Owners again borrowing against homes as housing market recovers | Armonk Homes


Retired aerospace engineer Owen Klasen was rejected last year when he sought  a second mortgage to paint and re-roof his house.

Home prices hadn’t risen enough, the loan officer told him.

But last month, the same loan officer offered him more than  double the credit he needed.

“I told him I needed $25,000” on a home equity line of credit, said Klasen,  who lives in Fillmore in Ventura County. “He said we were qualified to go up to  $60,000.”
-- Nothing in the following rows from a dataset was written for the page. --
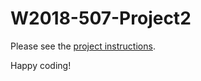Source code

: # W2018-507-Project2

Please see the [project instructions](https://docs.google.com/document/d/11gzeq9F2IyoEabrBxMLEwGUSpertsTPlEqw-0uYHppY/edit?usp=sharing).

Happy coding!

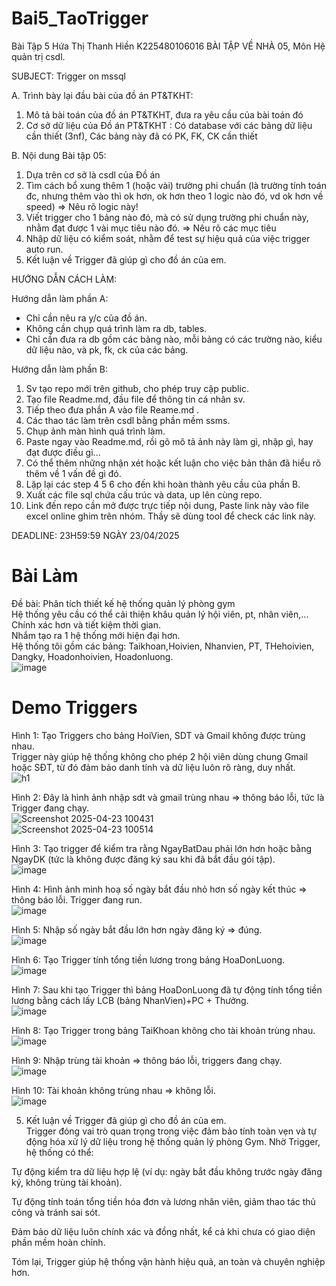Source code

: # Bai5_TaoTrigger
Bài Tập 5 Hứa Thị Thanh Hiền K225480106016
BÀI TẬP VỀ NHÀ 05, Môn Hệ quản trị csdl.

SUBJECT: Trigger on mssql

A. Trình bày lại đầu bài của đồ án PT&TKHT:
1. Mô tả bài toán của đồ án PT&TKHT, 
   đưa ra yêu cầu của bài toán đó
2. Cơ sở dữ liệu của Đồ án PT&TKHT :
   Có database với các bảng dữ liệu cần thiết (3nf),
   Các bảng này đã có PK, FK, CK cần thiết
 
B. Nội dung Bài tập 05:
1. Dựa trên cơ sở là csdl của Đồ án
2. Tìm cách bổ xung thêm 1 (hoặc vài) trường phi chuẩn
   (là trường tính toán đc, nhưng thêm vào thì ok hơn,
    ok hơn theo 1 logic nào đó, vd ok hơn về speed)
   => Nêu rõ logic này!
3. Viết trigger cho 1 bảng nào đó, 
   mà có sử dụng trường phi chuẩn này,
   nhằm đạt được 1 vài mục tiêu nào đó.
   => Nêu rõ các mục tiêu 
4. Nhập dữ liệu có kiểm soát, 
   nhằm để test sự hiệu quả của việc trigger auto run.
5. Kết luận về Trigger đã giúp gì cho đồ án của em.

HƯỚNG DẪN CÁCH LÀM:

Hướng dẫn làm phần A: 
 - Chỉ cần nêu ra y/c của đồ án.
 - Không cần chụp quá trình làm ra db, tables.
 - Chỉ cần đưa ra db gồm các bảng nào,
   mỗi bảng có các trường nào, kiểu dữ liệu nào,
   và pk, fk, ck của các bảng.

Hướng dẫn làm phần B:
1. Sv tạo repo mới trên github, cho phép truy cập public.
2. Tạo file Readme.md, đầu file để thông tin cá nhân sv.
3. Tiếp theo đưa phần A vào file Reame.md .
3. Các thao tác làm trên csdl bằng phần mềm ssms.
4. Chụp ảnh màn hình quá trình làm.
5. Paste ngay vào Readme.md, 
   rồi gõ mô tả ảnh này làm gì, nhập gì, hay đạt được điều gì...
6. Có thể thêm những nhận xét hoặc kết luận
   cho việc bản thân đã hiểu rõ thêm về 1 vấn đề gì đó.
7. Lặp lại các step 4 5 6 cho đến khi hoàn thành yêu cầu của phần B.
8. Xuất các file sql chứa cấu trúc và data, up lên cùng repo.
9. Link đến repo cần mở được trực tiếp nội dung, 
   Paste link này vào file excel online ghim trên nhóm.
   Thầy sẽ dùng tool để check các link này.

DEADLINE: 23H59:59 NGÀY 23/04/2025
# Bài Làm  
Đề bài: Phân tích thiết kế hệ thống quản lý phòng gym  
Hệ thống yêu cầu có thể cải thiện khâu quản lý hội viên, pt, nhân viên,... Chính xác hơn và tiết kiệm thời gian.  
Nhắm tạo ra 1 hệ thống mới hiện đại hơn.  
Hệ thống tôi gồm các bảng: Taikhoan,Hoivien, Nhanvien, PT, THehoivien, Dangky, Hoadonhoivien, Hoadonluong.  
![image](https://github.com/user-attachments/assets/baad5c92-1b25-40c2-be60-c786c3f76fab)  

# Demo Triggers  
Hình 1: Tạo Triggers cho bảng HoiVien, SDT và Gmail không được trùng nhau.  
Trigger này giúp hệ thống không cho phép 2 hội viên dùng chung Gmail hoặc SĐT, từ đó đảm bảo danh tính và dữ liệu luôn rõ ràng, duy nhất.  
 ![h1](https://github.com/user-attachments/assets/9b7f3243-aebc-4d77-824d-147d7f629cc7)   

Hình 2: Đây là hình ảnh nhập sdt và gmail trùng nhau => thông báo lỗi, tức là Trigger đang chạy.  
![Screenshot 2025-04-23 100431](https://github.com/user-attachments/assets/905116a5-375c-45f6-9b68-91a5b24b3725)  
![Screenshot 2025-04-23 100514](https://github.com/user-attachments/assets/849896bf-d5ae-4da9-8081-2dcddf774597)  

Hình 3: Tạo trigger để kiểm tra rằng NgayBatDau phải lớn hơn hoặc bằng NgayDK (tức là không được đăng ký sau khi đã bắt đầu gói tập).  
![image](https://github.com/user-attachments/assets/cd02de44-ab4c-4067-b160-df43421d0c4d)  

Hình 4: Hình ảnh minh hoạ số ngày bắt đầu nhỏ hơn số ngày kết thúc => thông báo lỗi. Trigger đang run.  
![image](https://github.com/user-attachments/assets/99ead1b8-35fa-491d-83e6-f2ce49046875)  

Hình 5: Nhập số ngày bắt đầu lớn hơn ngày đăng ký => đúng.  
![image](https://github.com/user-attachments/assets/91f76f2a-1209-4d42-a106-756270e6da59)  

Hình 6: Tạo Trigger tính tổng tiền lương trong bảng HoaDonLuong.  
 ![image](https://github.com/user-attachments/assets/04bb3170-9ded-4846-a000-125018c30f8f)  

Hình 7: Sau khi tạo Trigger thì bảng HoaDonLuong đã tự động tính tổng tiền lương bằng cách lấy LCB (bảng NhanVien)+PC + Thưởng.  
![image](https://github.com/user-attachments/assets/2a93a66e-9e1e-4866-8f60-038d77d7bf79)  

Hình 8: Tạo Trigger trong bảng TaiKhoan không cho tài khoản trùng nhau.  
![image](https://github.com/user-attachments/assets/8250a47f-fda4-4ce4-ac9a-ad02ffeb2edd)  

Hình 9: Nhập trùng tài khoản => thông báo lỗi, triggers đang chạy.  
![image](https://github.com/user-attachments/assets/4c3cc5c1-28cb-476d-a578-4c66117aa3ad)  

Hình 10: Tài khoản không trùng nhau => không lỗi.  
![image](https://github.com/user-attachments/assets/5ba37ae8-b154-4bc8-8434-94d4ad17c79f)  


5. Kết luận về Trigger đã giúp gì cho đồ án của em.  
Trigger đóng vai trò quan trọng trong việc đảm bảo tính toàn vẹn và tự động hóa xử lý dữ liệu trong hệ thống quản lý phòng Gym. Nhờ Trigger, hệ thống có thể:  

Tự động kiểm tra dữ liệu hợp lệ (ví dụ: ngày bắt đầu không trước ngày đăng ký, không trùng tài khoản).  

Tự động tính toán tổng tiền hóa đơn và lương nhân viên, giảm thao tác thủ công và tránh sai sót.  

Đảm bảo dữ liệu luôn chính xác và đồng nhất, kể cả khi chưa có giao diện phần mềm hoàn chỉnh.  

Tóm lại, Trigger giúp hệ thống vận hành hiệu quả, an toàn và chuyên nghiệp hơn.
Klasen is among a wave of homeowners in California and nationally who are  again putting their homes in hock — despite the costly lessons of the housing  meltdown.

After a home equity credit binge during the housing bubble, banks shut off  the tap as home prices plummeted. Sobered homeowners stopped viewing equity as  free money for cars, vacations and college educations.

But now second mortgages are back in vogue. Homeowners in the six-county  Southern California region took out 47,542 home equity lines of credit last year — 48% more than in 2012, according to research firm DataQuick. The median credit  line was $100,000.

The same trend is taking hold nationwide. Bank  of America, for instance, saw its home equity business surge 75% last year  compared with 2012, said Matthew Potere, who oversees home equity lending for  the Charlotte, N.C., giant. In the fourth quarter, BofA issued $1.9 billion in  new home equity credit lines, up from $1 billion a year earlier.